<<<<

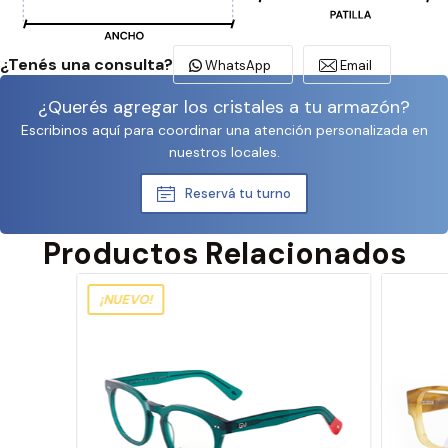
¿Tenés una consulta?
WhatsApp
Email
¿Querés agregar los cristales a tu armazón?
Escribinos aquí para coordinar una atención personalizada en
nuestros locales.
Reservá tu turno
Productos Relacionados
¡NUEVO!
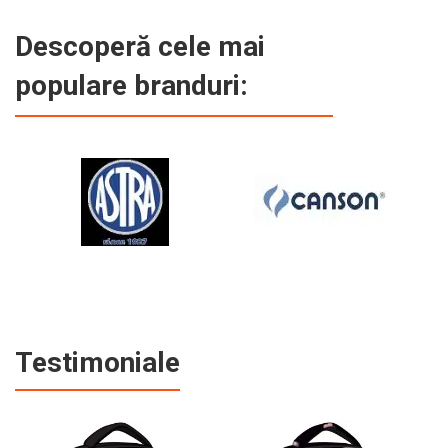
Descoperă cele mai
populare branduri:
Testimoniale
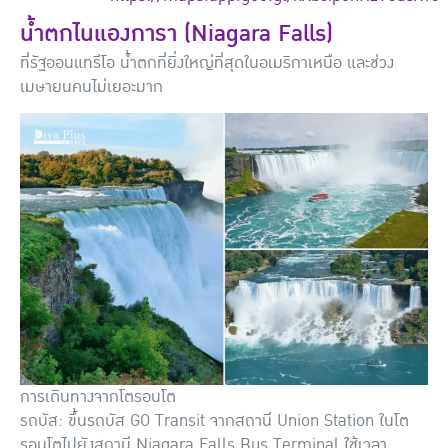
น้ำตกไนแองการา (Niagara Falls)
ที่รัฐออนแทรีโอ น้ำตกที่ยิ่งใหญ่ที่สุดในอเมริกาเหนือ และช่วง
เมษายนคนไม่เยอะมาก
การเดินทางจากโตรอนโต
รถบัส: ขึ้นรถบัส GO Transit จากสถานี Union Station ในโต
รอนโตไปยังสถานี Niagara Falls Bus Terminal ใช้เวลา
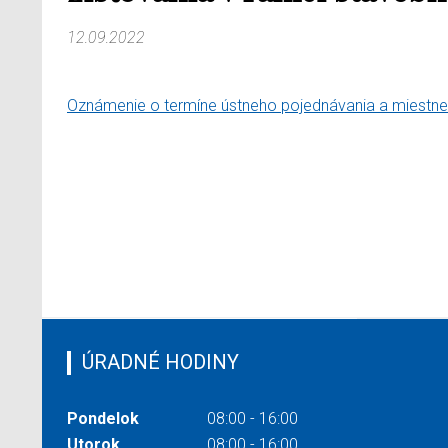
12.09.2022
Oznámenie o termíne ústneho pojednávania a miestne
ÚRADNÉ HODINY
Pondelok
08:00 - 16:00
Utorok
08:00 - 16:00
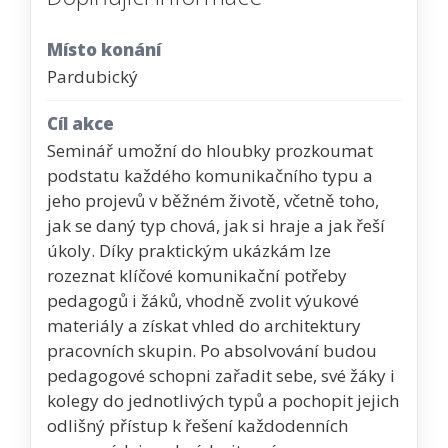
Místo konání
Pardubický
Cíl akce
Seminář umožní do hloubky prozkoumat
podstatu každého komunikačního typu a
jeho projevů v běžném životě, včetně toho,
jak se daný typ chová, jak si hraje a jak řeší
úkoly. Díky praktickým ukázkám lze
rozeznat klíčové komunikační potřeby
pedagogů i žáků, vhodně zvolit výukové
materiály a získat vhled do architektury
pracovních skupin. Po absolvování budou
pedagogové schopni zařadit sebe, své žáky i
kolegy do jednotlivých typů a pochopit jejich
odlišný přístup k řešení každodenních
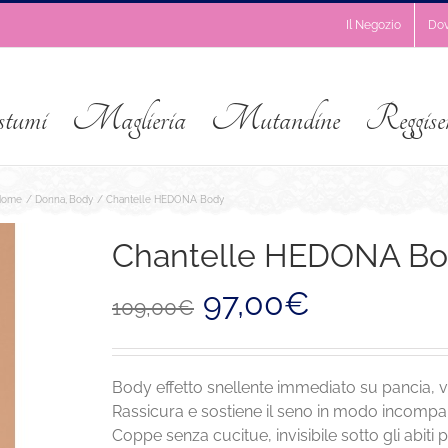
Il Negozio
Do
stumi
Maglieria
Mutandine
Reggise
Home
Donna
Body
Chantelle HEDONA Body
Chantelle HEDONA B
Il
Il
97,00
€
109,00
€
prezzo
prezzo
originale
attuale
era:
è:
109,00€.
97,00€.
Body effetto snellente immediato su pancia, vit
Rassicura e sostiene il seno in modo incompara
Coppe senza cucitue, invisibile sotto gli abiti 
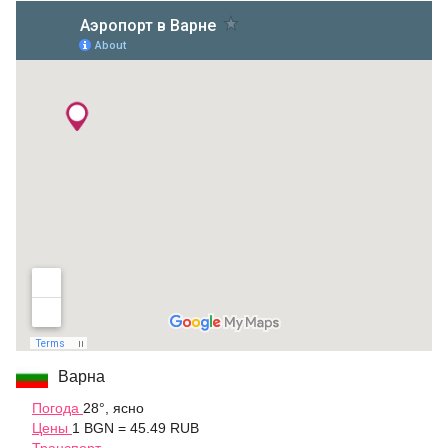
Варна
Погода
28°, ясно
Цены
1 BGN = 45.49 RUB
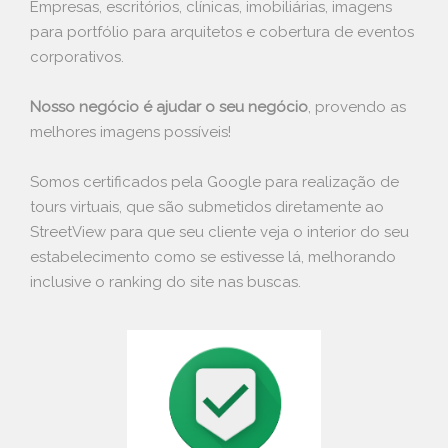
Empresas, escritórios, clínicas, imobiliárias, imagens
para portfólio para arquitetos e cobertura de eventos
corporativos.
Nosso negócio é ajudar o seu negócio
, provendo as
melhores imagens possíveis!
Somos certificados pela Google para realização de
tours virtuais, que são submetidos diretamente ao
StreetView para que seu cliente veja o interior do seu
estabelecimento como se estivesse lá, melhorando
inclusive o ranking do site nas buscas.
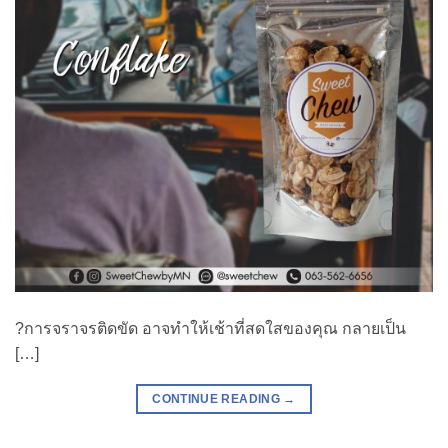
?การจราจรติดขัด อาจทำให้เช้าที่สดใสของคุณ กลายเป็น
[…]
CONTINUE READING
→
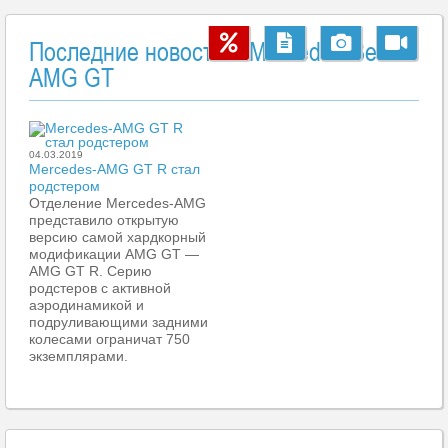
Последние новости о Mercedes-Benz
AMG GT
04.03.2019
Mercedes-AMG GT R стал
родстером
Отделение Mercedes-AMG
представило открытую
версию самой хардкорный
модификации AMG GT —
AMG GT R. Серию
родстеров с активной
аэродинамикой и
подруливающими задними
колесами ограничат 750
экземплярами.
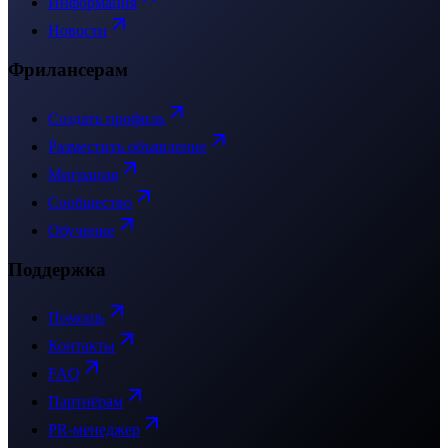
Информация
Новости
Фрилансерам
Создать профиль
Разместить объявление
Миграция
Сообщество
Обучение
Поддержка
Помощь
Контакты
FAQ
Партнёрам
PR-менеджер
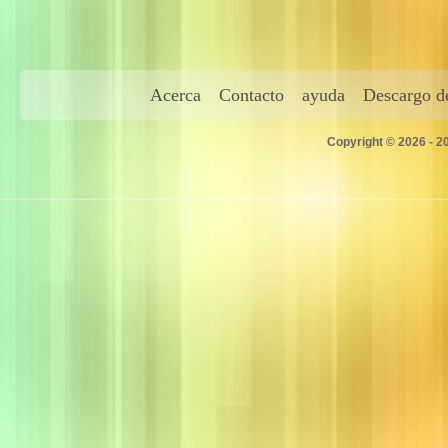
Acerca
Contacto
ayuda
Descargo de
Copyright © 2026 - 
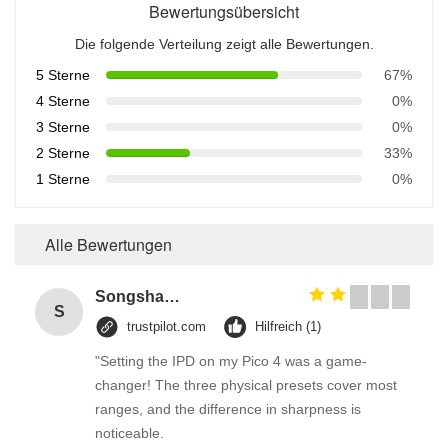
Bewertungsübersicht
Die folgende Verteilung zeigt alle Bewertungen.
5 Sterne
67%
4 Sterne
0%
3 Sterne
0%
2 Sterne
33%
1 Sterne
0%
Alle Bewertungen
Songshang
S
trustpilot.com
Hilfreich (1)
"Setting the IPD on my Pico 4 was a game-
changer! The three physical presets cover most
ranges, and the difference in sharpness is
noticeable.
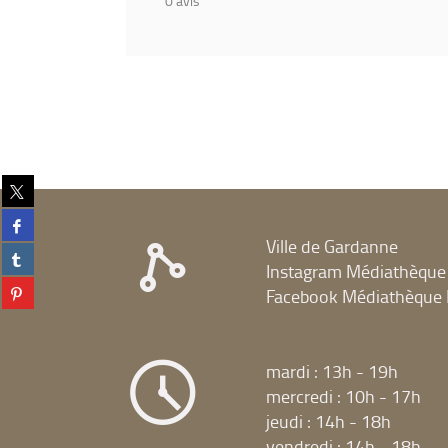
0
avis
Partager
sur
Partager
twitter
sur
Ville de Gardanne
(Nouvelle
Partager
facebook
fenêtre)
Instagram Médiathèque
sur
(Nouvelle
Partager
tumblr
Facebook Médiathèque 
fenêtre)
sur
(Nouvelle
pinterest
fenêtre)
(Nouvelle
fenêtre)
mardi : 13h - 19h
mercredi : 10h - 17h
jeudi : 14h - 18h
vendredi : 14h - 18h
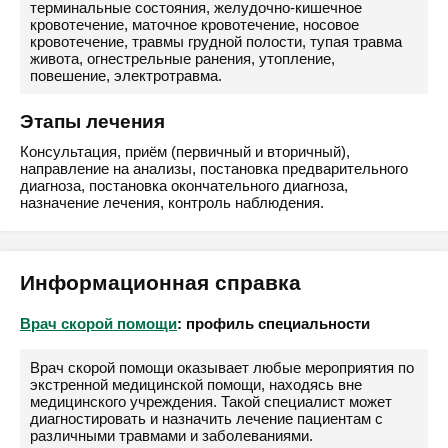
терминальные состояния, желудочно-кишечное
кровотечение, маточное кровотечение, носовое
кровотечение, травмы грудной полости, тупая травма
живота, огнестрельные ранения, утопление,
повешение, электротравма.
Этапы лечения
Консультация, приём (первичный и вторичный),
направление на анализы, постановка предварительного
диагноза, постановка окончательного диагноза,
назначение лечения, контроль наблюдения.
Информационная справка
Врач скорой помощи
: профиль специальности
Врач скорой помощи оказывает любые мероприятия по
экстренной медицинской помощи, находясь вне
медицинского учреждения. Такой специалист может
диагностировать и назначить лечение пациентам с
различными травмами и заболеваниями.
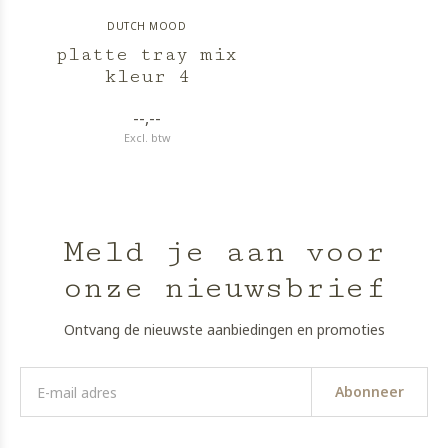
DUTCH MOOD
platte tray mix
kleur 4
--,--
Excl. btw
Meld je aan voor
onze nieuwsbrief
Ontvang de nieuwste aanbiedingen en promoties
Abonneer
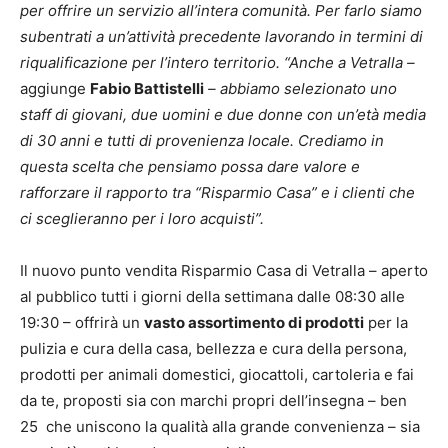
per offrire un servizio all’intera comunità. Per farlo siamo
subentrati a un’attività precedente lavorando in termini di
riqualificazione per l’intero territorio. “Anche a Vetralla –
aggiunge
Fabio Battistelli
– abbiamo selezionato uno
staff di giovani, due uomini e due donne con un’età media
di 30 anni e tutti di provenienza locale. Crediamo in
questa scelta che pensiamo possa dare valore e
rafforzare il rapporto tra “Risparmio Casa” e i clienti che
ci sceglieranno per i loro acquisti”.
Il nuovo punto vendita Risparmio Casa di Vetralla – aperto
al pubblico tutti i giorni della settimana dalle 08:30 alle
19:30 – offrirà un
vasto assortimento di prodotti
per la
pulizia e cura della casa, bellezza e cura della persona,
prodotti per animali domestici, giocattoli, cartoleria e fai
da te, proposti sia con marchi propri dell’insegna – ben
25 che uniscono la qualità alla grande convenienza – sia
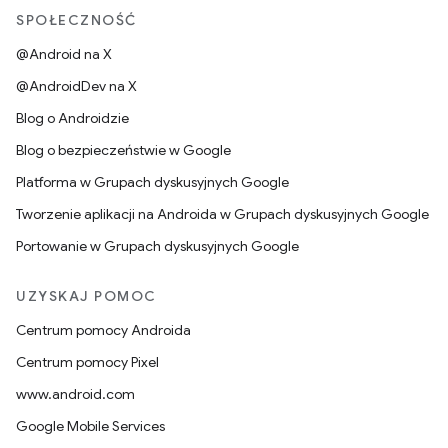
SPOŁECZNOŚĆ
@Android na X
@AndroidDev na X
Blog o Androidzie
Blog o bezpieczeństwie w Google
Platforma w Grupach dyskusyjnych Google
Tworzenie aplikacji na Androida w Grupach dyskusyjnych Google
Portowanie w Grupach dyskusyjnych Google
UZYSKAJ POMOC
Centrum pomocy Androida
Centrum pomocy Pixel
www.android.com
Google Mobile Services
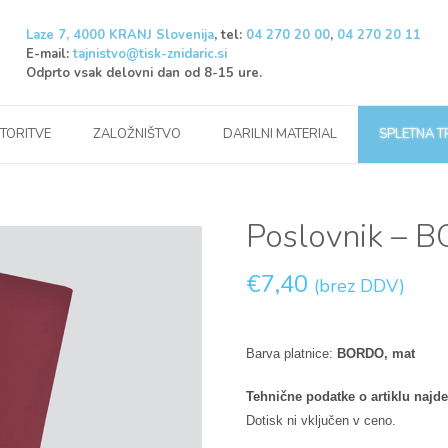
Laze 7, 4000 KRANJ Slovenija
, tel:
04 270 20 00
,
04 270 20 11
E-mail:
tajnistvo@tisk-znidaric.si
Odprto vsak delovni dan od 8-15 ure.
STORITVE
ZALOŽNIŠTVO
DARILNI MATERIAL
SPLETNA 
Poslovnik – 
€
7,40
(brez DDV)
Barva platnice:
BORDO, mat
Tehnične podatke o artiklu najde
Dotisk ni vključen v ceno.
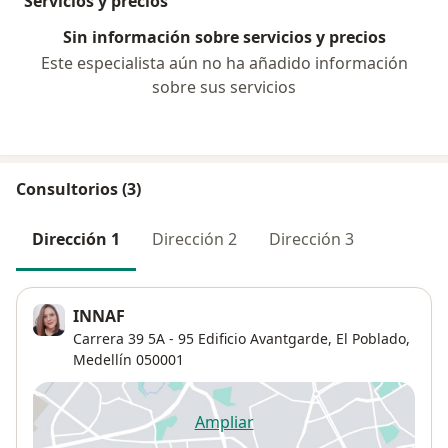
Servicios y precios
Sin información sobre servicios y precios
Este especialista aún no ha añadido información
sobre sus servicios
Consultorios (3)
Dirección 1
Dirección 2
Dirección 3
INNAF
Carrera 39 5A - 95 Edificio Avantgarde,
El Poblado
,
Medellín
050001
Ampliar
se abre en una nueva pestañ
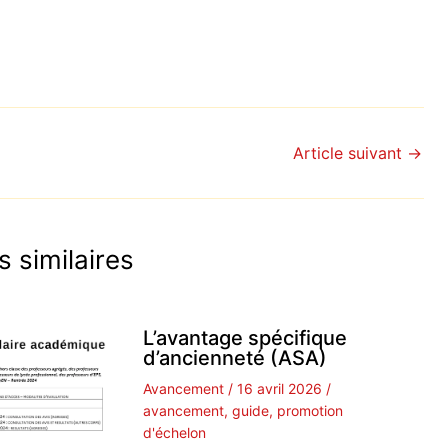
Article suivant
→
s similaires
L’avantage spécifique
d’ancienneté (ASA)
Avancement
/
16 avril 2026
/
avancement
,
guide
,
promotion
d'échelon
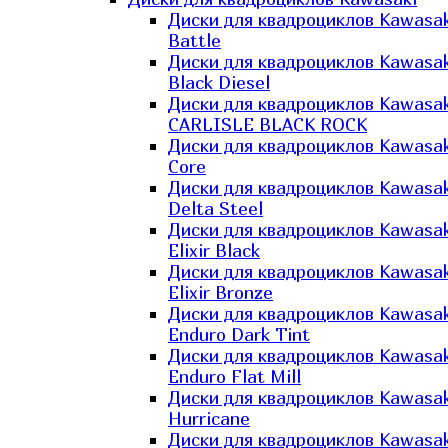
Диски для квадроциклов Kawasak
Battle
Диски для квадроциклов Kawasak
Black Diesel
Диски для квадроциклов Kawasak
CARLISLE BLACK ROCK
Диски для квадроциклов Kawasak
Core
Диски для квадроциклов Kawasak
Delta Steel
Диски для квадроциклов Kawasak
Elixir Black
Диски для квадроциклов Kawasak
Elixir Bronze
Диски для квадроциклов Kawasak
Enduro Dark Tint
Диски для квадроциклов Kawasak
Enduro Flat Mill
Диски для квадроциклов Kawasak
Hurricane
Диски для квадроциклов Kawasak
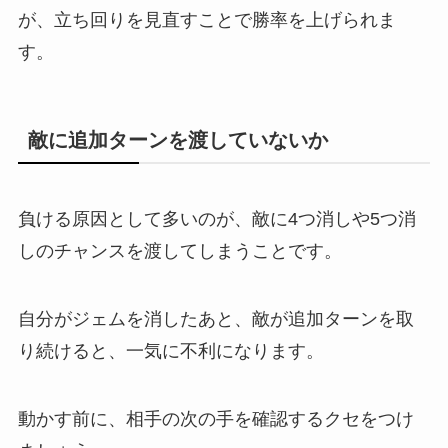
が、立ち回りを見直すことで勝率を上げられま
す。
敵に追加ターンを渡していないか
負ける原因として多いのが、敵に4つ消しや5つ消
しのチャンスを渡してしまうことです。
自分がジェムを消したあと、敵が追加ターンを取
り続けると、一気に不利になります。
動かす前に、相手の次の手を確認するクセをつけ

>>>>

• **Assignment**: Your copy should hold exactly and only the lines from the one containing "04 270 20 00" through the end of the material, inclusive, repeated word for word and without pictures.

• **Task response**:
04 270 20 00
,
04 270 20 11
E-mail:
tajnistvo@tisk-znidaric.si
Odprto vsak delovni dan od 8-15 ure.
STORITVE
ZALOŽNIŠTVO
DARILNI MATERIAL
SPLETNA 
Poslovnik – 
€
7,40
(brez DDV)
Barva platnice:
BORDO, mat
Tehnične podatke o artiklu najde
Dotisk ni vključen v ceno.
Servicios y precios
Sin información sobre servicios y precios
Este especialista aún no ha añadido información
sobre sus servicios
Consultorios (3)
Dirección 1
Dirección 2
Dirección 3
INNAF
Carrera 39 5A - 95 Edificio Avantgarde,
El Poblado
,
Medellín
050001
Ampliar
se abre en una nueva pestañ
Article suivant
→
s similaires
L’avantage spécifique
d’ancienneté (ASA)
Avancement
/
16 avril 2026
/
avancement
,
guide
,
promotion
d'échelon
Диски для квадроциклов Kawasak
Battle
Диски для квадроциклов Kawasak
Black Diesel
Диски для квадроциклов Kawasak
CARLISLE BLACK ROCK
Диски для квадроциклов Kawasak
Core
Диски для квадроциклов Kawasak
Delta Steel
Диски для квадроциклов Kawasak
Elixir Black
Диски для квадроциклов Kawasak
Elixir Bronze
Диски для квадроциклов Kawasak
Enduro Dark Tint
Диски для квадроциклов Kawasak
Enduro Flat Mill
Диски для квадроциклов Kawasak
Hurricane
Диски для квадроциклов Kawasak
が、立ち回りを見直すことで勝率を上げられま
す。
敵に追加ターンを渡していないか
負ける原因として多いのが、敵に4つ消しや5つ消
しのチャンスを渡してしまうことです。
自分がジェムを消したあと、敵が追加ターンを取
り続けると、一気に不利になります。
動かす前に、相手の次の手を確認するクセをつけ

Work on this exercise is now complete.